Task instructions:
Lay out every line of the records below as a Markdown table with the columns Row and Line, numbering each line in order and skipping blank lines. Leave the pictures out of the table.

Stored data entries
-.-.-
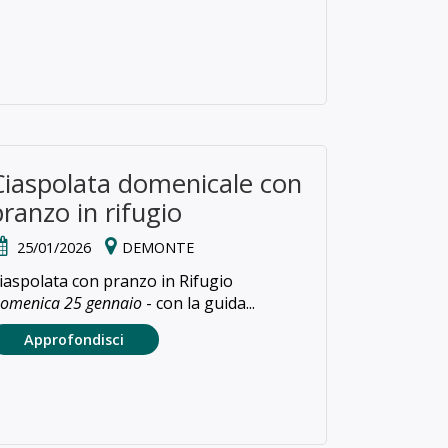
Ciaspolata domenicale con
pranzo in rifugio
25/01/2026
DEMONTE
iaspolata con pranzo in Rifugio
omenica 25 gennaio
- con la guida...
Approfondisci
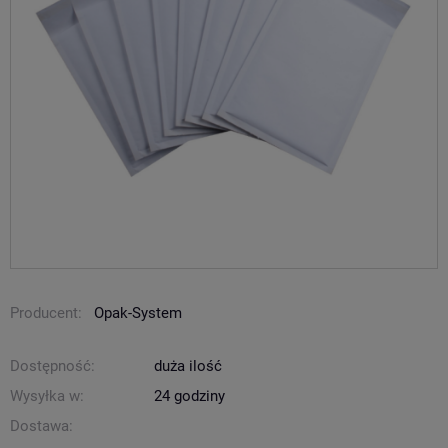
Producent:
Opak-System
Dostępność:
duża ilość
Wysyłka w:
24 godziny
Dostawa:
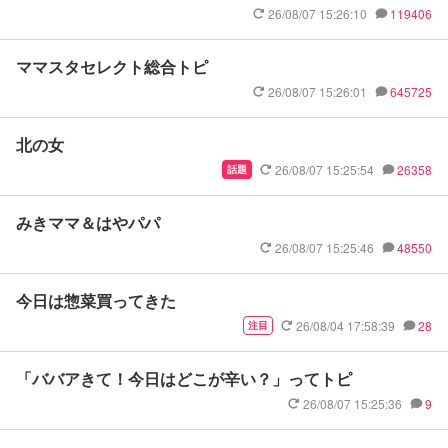
26/08/07 15:26:10
119406
ママスタセレクト総合トピ
26/08/07 15:26:01
645725
北の女
26/08/07 15:25:54
26358
話題
みきママ＆はやパパ
26/08/07 15:25:46
48550
今日は惣菜買ってきた
26/08/04 17:58:39
28
注目
「ババアきて！今日はどこが辛い？」ってトピ
26/08/07 15:25:36
9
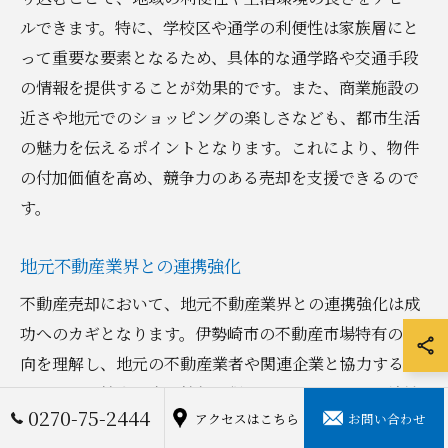
ルできます。特に、学校区や通学の利便性は家族層にと
って重要な要素となるため、具体的な通学路や交通手段
の情報を提供することが効果的です。また、商業施設の
近さや地元でのショッピングの楽しさなども、都市生活
の魅力を伝えるポイントとなります。これにより、物件
の付加価値を高め、競争力のある売却を支援できるので
す。
地元不動産業界との連携強化
不動産売却において、地元不動産業界との連携強化は成
功へのカギとなります。伊勢崎市の不動産市場特有の動
向を理解し、地元の不動産業者や関連企業と協力するこ
とで、より精度の高い情報を得ることができます。地域
0270-75-2444
アクセスはこちら
お問い合わせ
に根ざした深いネットワークを活用することで、潜在的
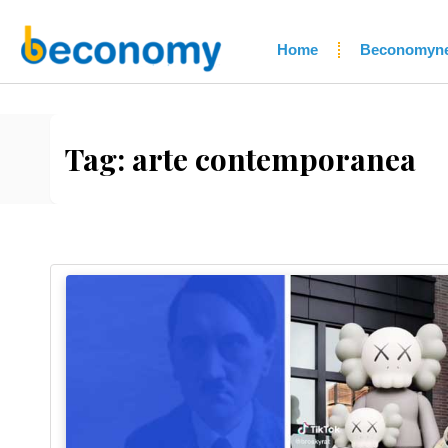
Home
Beconomyn
Tag:
arte contemporanea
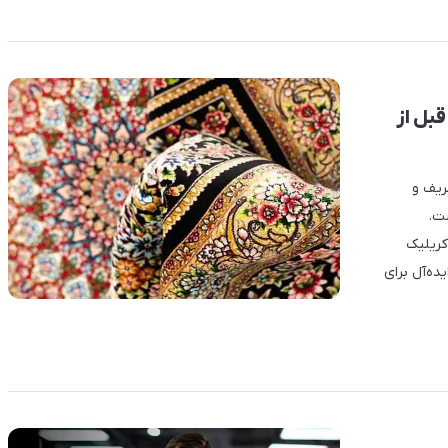
ر آنچه قبل از
ار ظریف و
ت.
 اکریلیک
ه‌آل برای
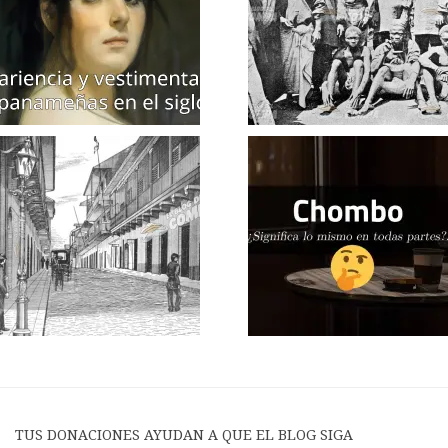
TUS DONACIONES AYUDAN A QUE EL BLOG SIGA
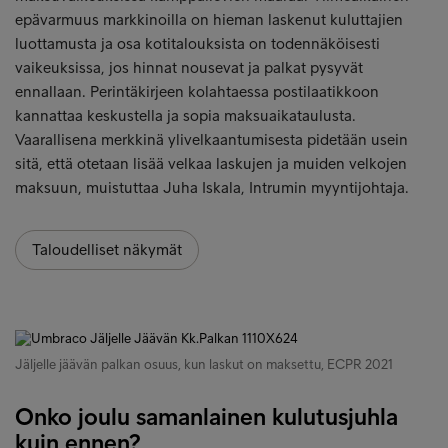
epävarmuus markkinoilla on hieman laskenut kuluttajien
luottamusta ja osa kotitalouksista on todennäköisesti
vaikeuksissa, jos hinnat nousevat ja palkat pysyvät
ennallaan. Perintäkirjeen kolahtaessa postilaatikkoon
kannattaa keskustella ja sopia maksuaikataulusta.
Vaarallisena merkkinä ylivelkaantumisesta pidetään usein
sitä, että otetaan lisää velkaa laskujen ja muiden velkojen
maksuun, muistuttaa Juha Iskala, Intrumin myyntijohtaja.
Taloudelliset näkymät
Jäljelle jäävän palkan osuus, kun laskut on maksettu, ECPR 2021
Onko joulu samanlainen kulutusjuhla
kuin ennen?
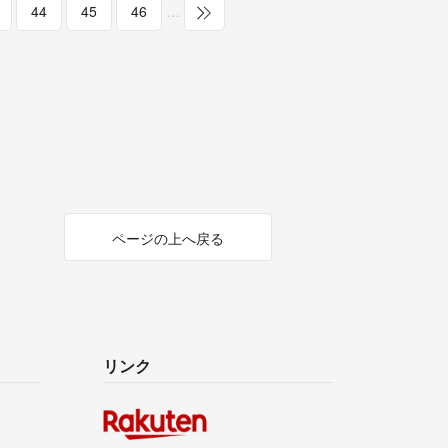
44
45
46
…
ページの上へ戻る
リンク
-.-.-
Result below:
| Row | Line |
|---|---|
| 1 | Ciaspolata domenicale con |
| 2 | pranzo in rifugio |
| 3 | 25/01/2026 |
| 4 | DEMONTE |
| 5 | iaspolata con pranzo in Rifugio |
| 6 | omenica 25 gennaio |
| 7 | - con la guida... |
| 8 | Approfondisci |
| 9 | Producent: |
| 10 | Opak-System |
| 11 | Dostępność: |
| 12 | duża ilość |
| 13 | Wysyłka w: |
| 14 | 24 godziny |
| 15 | Dostawa: |
| 16 | 26/08/07 15:26:10 |
| 17 | 119406 |
| 18 | ママスタセレクト総合トピ |
| 19 | 26/08/07 15:26:01 |
| 20 | 645725 |
| 21 | 北の女 |
| 22 | 26/08/07 15:25:54 |
| 23 | 26358 |
| 24 | 話題 |
| 25 | みきママ＆はやパパ |
| 26 | 26/08/07 15:25:46 |
| 27 | 48550 |
| 28 | 今日は惣菜買ってきた |
| 29 | 26/08/04 17:58:39 |
| 30 | 28 |
| 31 | 注目 |
| 32 | 「ババアきて！今日はどこが辛い？」ってトピ |
| 33 | 26/08/07 15:25:36 |
| 34 | 9 |
| 35 | ルできます。特に、学校区や通学の利便性は家族層にと |
| 36 | って重要な要素となるため、具体的な通学路や交通手段 |
| 37 | の情報を提供することが効果的です。また、商業施設の |
| 38 | 近さや地元でのショッピングの楽しさなども、都市生活 |
| 39 | の魅力を伝えるポイントとなります。これにより、物件 |
| 40 | の付加価値を高め、競争力のある売却を支援できるので |
| 41 | す。 |
| 42 | 地元不動産業界との連携強化 |
| 43 | 不動産売却において、地元不動産業界との連携強化は成 |
| 44 | 功へのカギとなります。伊勢崎市の不動産市場特有の動 |
| 45 | 向を理解し、地元の不動産業者や関連企業と協力するこ |
| 46 | とで、より精度の高い情報を得ることができます。地域 |
| 47 | 0270-75-2444 |
| 48 | アクセスはこちら |
| 49 | お問い合わせ |
| 50 | に根ざした深いネットワークを活用することで、潜在的 |
| 51 | Home |
| 52 | Beconomyn |
| 53 | Tag: |
| 54 | arte contemporanea |
| 55 | ر آنچه قبل از |
| 56 | ار ظریف و |
| 57 | ت. |
| 58 |  اکریلیک |
| 59 | ه‌آل برای |
| 60 | TUS DONACIONES AYUDAN A QUE EL BLOG SIGA |
| 61 | epävarmuus markkinoilla on hieman laskenut kuluttajien |
| 62 | luottamusta ja osa kotitalouksista on todennäköisesti |
| 63 | vaikeuksissa, jos hinnat nousevat ja palkat pysyvät |
| 64 | ennallaan. Perintäkirjeen kolahtaessa postilaatikkoon |
| 65 | kannattaa keskustella ja sopia maksuaikataulusta. |
| 66 | Vaarallisena merkkinä ylivelkaantumisesta pidetään usein |
| 67 | sitä, että otetaan lisää velkaa laskujen ja muiden velkojen |
| 68 | maksuun, muistuttaa Juha Iskala, Intrumin myyntijohtaja. |
| 69 | Taloudelliset näkymät |
| 70 | Jäljelle jäävän palkan osuus, kun laskut on maksettu, ECPR 2021 |
| 71 | Onko joulu samanlainen kulutusjuhla |
| 72 | kuin ennen? |
| 73 | 44 |
| 74 | 45 |
| 75 | 46 |
| 76 | … |
| 77 | ページの上へ戻る |
| 78 | リンク |